Measurement of the system's state at this point would reveal an up spin at position 1 or a down spin at position -1, both with probability 1/2. Repeating the procedure would correspond to a classical simple random walk on ${\displaystyle \mathbb {Z} }$. In order to observe non-classical motion, no measurement is performed on the state at this point (and therefore do not force a collapse of the wave function). Instead, repeat the procedure of rotating the spin with the coin flip operator and conditionally jumping with ${\displaystyle S}$. This way, quantum correlations are preserved and different position states can interfere with one another. This gives a drastically different probability distribution than the classical random walk (Gaussian distribution) as seen in the figure to the right. Spatially one sees that the distribution is not symmetric: even though the Hadamard coin gives both up and down spin with equal probability, the distribution tends to drift to the right when the initial spin is ${\displaystyle |\uparrow \rangle }$. This asymmetry is entirely due to the fact that the Hadamard coin treats the ${\displaystyle |\uparrow \rangle }$ and ${\displaystyle |\downarrow \rangle }$ state asymmetrically. A symmetric probability distribution arises if the initial state is chosen to be

${\displaystyle |\Psi _{0}^{\text{symm}}\rangle ={\frac {1}{\sqrt {2}}}(|\uparrow \rangle +{\textbf {i}}|\downarrow \rangle )\otimes |0\rangle }$

## Dirac Equation

Consider what happens when we discretize a massive Dirac operator over one spatial dimension. In the absence of a mass term, we have left-movers and right-movers.[clarification needed] They can be characterized by an internal degree of freedom, "spin" or a "coin". When we turn on a mass term, this corresponds to a rotation in this internal "coin" space. A quantum walk corresponds to iterating the shift and coin operators repeatedly.

This is very much like Richard Feynman's model of an electron in 1 (one) spatial and 1 (one) time dimension. He summed up the zigzagging paths, with left-moving segments corresponding to one spin (or coin), and right-moving segments to the other. See Feynman checkerboard for more details.

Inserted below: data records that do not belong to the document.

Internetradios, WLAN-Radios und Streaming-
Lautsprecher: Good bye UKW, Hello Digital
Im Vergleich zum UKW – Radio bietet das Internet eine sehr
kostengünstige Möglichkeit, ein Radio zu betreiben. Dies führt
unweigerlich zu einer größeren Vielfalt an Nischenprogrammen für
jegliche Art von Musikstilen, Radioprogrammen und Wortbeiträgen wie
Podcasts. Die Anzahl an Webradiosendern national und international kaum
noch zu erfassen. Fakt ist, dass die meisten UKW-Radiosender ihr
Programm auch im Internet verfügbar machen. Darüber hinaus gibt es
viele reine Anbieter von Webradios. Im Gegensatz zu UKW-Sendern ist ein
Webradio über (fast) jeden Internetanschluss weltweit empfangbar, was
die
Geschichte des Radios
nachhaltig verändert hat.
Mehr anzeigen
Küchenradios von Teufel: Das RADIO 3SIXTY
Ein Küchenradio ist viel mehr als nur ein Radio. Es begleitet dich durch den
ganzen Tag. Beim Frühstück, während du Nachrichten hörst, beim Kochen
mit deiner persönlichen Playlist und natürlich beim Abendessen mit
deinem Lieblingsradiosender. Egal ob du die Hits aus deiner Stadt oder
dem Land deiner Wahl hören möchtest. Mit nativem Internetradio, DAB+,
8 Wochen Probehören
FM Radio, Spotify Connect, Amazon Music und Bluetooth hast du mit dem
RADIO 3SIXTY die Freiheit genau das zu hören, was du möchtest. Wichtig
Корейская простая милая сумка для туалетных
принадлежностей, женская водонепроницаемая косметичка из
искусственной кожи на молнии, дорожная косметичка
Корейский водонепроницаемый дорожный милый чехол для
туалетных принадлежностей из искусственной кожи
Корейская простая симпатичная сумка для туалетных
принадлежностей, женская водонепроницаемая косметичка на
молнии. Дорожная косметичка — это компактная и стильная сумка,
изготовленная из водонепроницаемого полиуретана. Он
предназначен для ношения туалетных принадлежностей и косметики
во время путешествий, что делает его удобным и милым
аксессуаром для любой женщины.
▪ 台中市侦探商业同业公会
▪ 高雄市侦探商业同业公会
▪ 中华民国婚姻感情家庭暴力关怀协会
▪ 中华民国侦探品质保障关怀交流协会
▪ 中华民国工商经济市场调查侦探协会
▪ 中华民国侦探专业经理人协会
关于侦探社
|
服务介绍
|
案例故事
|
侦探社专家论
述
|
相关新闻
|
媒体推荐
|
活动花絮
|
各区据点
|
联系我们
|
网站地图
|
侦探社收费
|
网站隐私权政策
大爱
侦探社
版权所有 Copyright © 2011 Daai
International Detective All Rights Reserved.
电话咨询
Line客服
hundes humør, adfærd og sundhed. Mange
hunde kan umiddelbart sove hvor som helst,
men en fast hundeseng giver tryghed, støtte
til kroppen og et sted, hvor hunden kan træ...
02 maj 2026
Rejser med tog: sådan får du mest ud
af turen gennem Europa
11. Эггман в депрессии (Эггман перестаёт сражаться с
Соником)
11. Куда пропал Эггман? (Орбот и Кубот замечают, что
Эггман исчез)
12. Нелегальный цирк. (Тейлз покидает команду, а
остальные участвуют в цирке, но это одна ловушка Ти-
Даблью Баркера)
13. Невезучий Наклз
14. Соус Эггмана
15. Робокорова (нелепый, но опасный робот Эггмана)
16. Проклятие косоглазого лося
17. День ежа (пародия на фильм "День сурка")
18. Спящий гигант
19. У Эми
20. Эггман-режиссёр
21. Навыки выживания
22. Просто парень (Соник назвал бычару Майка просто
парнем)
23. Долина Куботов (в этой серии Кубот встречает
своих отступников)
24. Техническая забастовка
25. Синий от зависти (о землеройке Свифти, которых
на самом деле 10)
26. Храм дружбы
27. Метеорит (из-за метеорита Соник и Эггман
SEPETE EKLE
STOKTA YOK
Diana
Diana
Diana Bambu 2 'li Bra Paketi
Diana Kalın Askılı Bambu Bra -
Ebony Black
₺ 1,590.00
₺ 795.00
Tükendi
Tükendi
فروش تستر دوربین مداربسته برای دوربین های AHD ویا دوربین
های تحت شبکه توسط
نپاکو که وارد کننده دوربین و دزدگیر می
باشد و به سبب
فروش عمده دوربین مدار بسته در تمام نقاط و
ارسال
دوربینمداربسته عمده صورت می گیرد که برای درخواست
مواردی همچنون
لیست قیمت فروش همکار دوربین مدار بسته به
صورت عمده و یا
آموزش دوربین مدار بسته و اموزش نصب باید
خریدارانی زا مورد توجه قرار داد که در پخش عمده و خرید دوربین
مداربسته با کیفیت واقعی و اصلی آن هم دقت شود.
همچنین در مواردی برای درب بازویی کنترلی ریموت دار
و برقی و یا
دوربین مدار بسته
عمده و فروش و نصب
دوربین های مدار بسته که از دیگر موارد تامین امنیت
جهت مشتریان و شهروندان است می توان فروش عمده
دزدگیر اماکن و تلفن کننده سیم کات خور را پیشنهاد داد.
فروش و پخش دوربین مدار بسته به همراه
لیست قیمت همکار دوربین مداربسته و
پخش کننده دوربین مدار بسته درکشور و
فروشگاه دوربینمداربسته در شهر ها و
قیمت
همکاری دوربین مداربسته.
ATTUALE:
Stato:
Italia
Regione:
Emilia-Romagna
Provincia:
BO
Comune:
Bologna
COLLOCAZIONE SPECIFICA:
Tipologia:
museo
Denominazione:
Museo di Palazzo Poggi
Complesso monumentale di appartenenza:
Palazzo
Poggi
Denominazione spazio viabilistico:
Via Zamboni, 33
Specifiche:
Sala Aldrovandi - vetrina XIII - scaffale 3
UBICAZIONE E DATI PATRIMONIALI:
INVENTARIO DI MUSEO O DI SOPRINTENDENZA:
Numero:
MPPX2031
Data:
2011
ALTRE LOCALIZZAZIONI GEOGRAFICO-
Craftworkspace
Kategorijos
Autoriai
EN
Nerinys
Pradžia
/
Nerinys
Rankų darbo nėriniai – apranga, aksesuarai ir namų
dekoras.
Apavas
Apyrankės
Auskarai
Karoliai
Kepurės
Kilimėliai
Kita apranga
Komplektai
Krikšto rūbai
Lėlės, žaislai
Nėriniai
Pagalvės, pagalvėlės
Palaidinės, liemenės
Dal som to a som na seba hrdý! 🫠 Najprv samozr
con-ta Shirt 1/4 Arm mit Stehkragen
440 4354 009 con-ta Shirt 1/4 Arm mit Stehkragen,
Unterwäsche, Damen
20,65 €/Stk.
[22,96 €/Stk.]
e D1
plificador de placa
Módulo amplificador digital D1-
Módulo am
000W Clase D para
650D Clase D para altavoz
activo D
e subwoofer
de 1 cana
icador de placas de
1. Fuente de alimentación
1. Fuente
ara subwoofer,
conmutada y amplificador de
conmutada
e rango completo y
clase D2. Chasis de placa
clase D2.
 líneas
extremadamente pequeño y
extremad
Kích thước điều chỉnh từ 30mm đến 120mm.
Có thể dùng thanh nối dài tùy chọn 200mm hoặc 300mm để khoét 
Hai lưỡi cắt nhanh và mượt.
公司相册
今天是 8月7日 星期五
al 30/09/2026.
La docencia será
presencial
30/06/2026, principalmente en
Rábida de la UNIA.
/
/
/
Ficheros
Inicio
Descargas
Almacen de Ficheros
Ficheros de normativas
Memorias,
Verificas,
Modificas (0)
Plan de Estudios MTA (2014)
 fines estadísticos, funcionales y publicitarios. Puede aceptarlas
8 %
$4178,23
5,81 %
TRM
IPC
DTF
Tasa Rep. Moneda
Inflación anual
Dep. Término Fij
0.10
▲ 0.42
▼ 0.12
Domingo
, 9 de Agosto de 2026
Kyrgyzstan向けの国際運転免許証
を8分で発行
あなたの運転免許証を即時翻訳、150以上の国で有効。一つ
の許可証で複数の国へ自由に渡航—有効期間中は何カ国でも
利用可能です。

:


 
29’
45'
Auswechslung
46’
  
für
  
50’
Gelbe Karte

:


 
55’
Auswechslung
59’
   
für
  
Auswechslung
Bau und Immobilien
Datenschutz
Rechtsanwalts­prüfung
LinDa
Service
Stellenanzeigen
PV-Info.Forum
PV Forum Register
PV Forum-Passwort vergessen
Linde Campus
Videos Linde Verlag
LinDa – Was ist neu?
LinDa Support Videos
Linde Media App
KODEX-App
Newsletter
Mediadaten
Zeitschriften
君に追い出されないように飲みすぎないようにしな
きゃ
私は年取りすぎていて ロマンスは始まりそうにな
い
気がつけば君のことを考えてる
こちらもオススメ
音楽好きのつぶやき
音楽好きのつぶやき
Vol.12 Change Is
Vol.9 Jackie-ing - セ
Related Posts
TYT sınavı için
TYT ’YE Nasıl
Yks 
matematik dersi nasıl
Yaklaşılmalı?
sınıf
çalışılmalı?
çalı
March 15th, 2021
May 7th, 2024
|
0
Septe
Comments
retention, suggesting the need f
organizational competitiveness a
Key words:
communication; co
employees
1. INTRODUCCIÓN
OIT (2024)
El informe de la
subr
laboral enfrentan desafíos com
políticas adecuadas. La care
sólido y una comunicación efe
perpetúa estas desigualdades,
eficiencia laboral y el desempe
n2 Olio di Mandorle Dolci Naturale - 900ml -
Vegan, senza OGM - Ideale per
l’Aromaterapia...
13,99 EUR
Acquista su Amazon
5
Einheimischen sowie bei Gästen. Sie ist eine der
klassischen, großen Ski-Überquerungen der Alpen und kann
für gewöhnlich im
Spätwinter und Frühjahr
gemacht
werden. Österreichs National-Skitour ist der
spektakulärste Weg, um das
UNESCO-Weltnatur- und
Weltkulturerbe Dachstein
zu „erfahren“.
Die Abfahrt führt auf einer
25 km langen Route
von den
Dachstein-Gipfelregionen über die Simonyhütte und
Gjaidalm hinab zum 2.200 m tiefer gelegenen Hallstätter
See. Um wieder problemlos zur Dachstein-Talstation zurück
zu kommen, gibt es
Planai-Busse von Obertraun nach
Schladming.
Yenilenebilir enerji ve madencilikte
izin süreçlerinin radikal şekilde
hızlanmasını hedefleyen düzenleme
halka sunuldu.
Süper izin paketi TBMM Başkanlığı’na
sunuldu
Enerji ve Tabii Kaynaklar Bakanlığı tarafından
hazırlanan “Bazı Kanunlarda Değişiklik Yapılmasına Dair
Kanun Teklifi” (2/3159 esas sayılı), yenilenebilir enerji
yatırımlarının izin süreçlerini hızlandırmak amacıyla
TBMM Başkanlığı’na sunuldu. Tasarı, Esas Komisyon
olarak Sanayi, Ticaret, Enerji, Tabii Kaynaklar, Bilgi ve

The transition probability for a 1-dimensional quantum walk behaves like the Hermite functions which (1) asymptotically oscillate in the classically allowed region, (2) is approximated by the Airy function around the wall of the potential[clarification needed], and (3) exponentially decay in the classically hidden region.[8]